Além disso, digitalizar o fluxo de pedidos é uma forma de a indústria, de alguma forma, resolver também uma dor antiga: compreender melhor o fluxo dos seus produtos no varejo. “O sonho da indústria, que investe milhões em pesquisa, é ter a informação do comportamento do consumidor o mais rápido possível”, detalha Carvalho. Durante muito tempo, lidar com os mercadinhos pouco informatizados foi um desafio, mas aos poucos há formas de reverter esse cenário.
Ponte
Um bom exemplo é o BEES, plataforma criada pela Ambev para distribuir seus produtos a pequenos e médios empreendedores, além de ajudar na digitalização da gestão. Com mais de 1 milhão de pontos de venda cadastrados, entre mercadinhos, bares e restaurantes, o sistema distribui não só os itens da Ambev, mas também de uma rede de parceiros, como Diageo, Mondelez, Colgate, L’Oreal e Camil. “Pelo app, os lojistas podem fazer pedidos de forma rápida e prática, e acessar um catálogo diversificado de produtos. É uma categoria fundamental para a Ambev porque nos dá uma conexão direta com os consumidores, com menos intermediários, nos permitindo ter um termômetro mais preciso do comportamento do consumidor”, destaca Gustavo Assumpção, diretor de Estratégia Online do BEES.

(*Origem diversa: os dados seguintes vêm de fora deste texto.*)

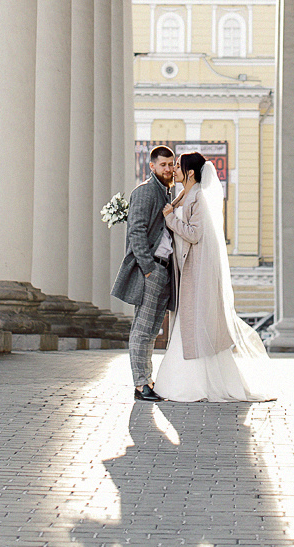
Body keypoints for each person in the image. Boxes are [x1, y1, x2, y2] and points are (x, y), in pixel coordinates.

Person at [154, 151, 274, 403]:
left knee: (192, 325)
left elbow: (194, 234)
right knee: (188, 325)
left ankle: (194, 385)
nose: (173, 169)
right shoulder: (185, 195)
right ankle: (185, 382)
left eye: (178, 166)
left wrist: (169, 219)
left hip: (195, 271)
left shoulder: (198, 197)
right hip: (186, 271)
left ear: (189, 172)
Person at [111, 145, 176, 401]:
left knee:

Mais do que apenas entregar os produtos, a plataforma do BEES também entrega dados para os comerciantes. “Com nossa inteligência, fornecemos aos clientes informações para atender suas necessidades, sugerindo produtos com maior procura na região em que o PDV está inserido ou qual a melhor estratégia de sortimento para o negócio”, afirma. “No caso de comércios menos estruturados, existe uma oportunidade de sermos ativos para a inclusão digital e a sustentabilidade por meio da gestão.”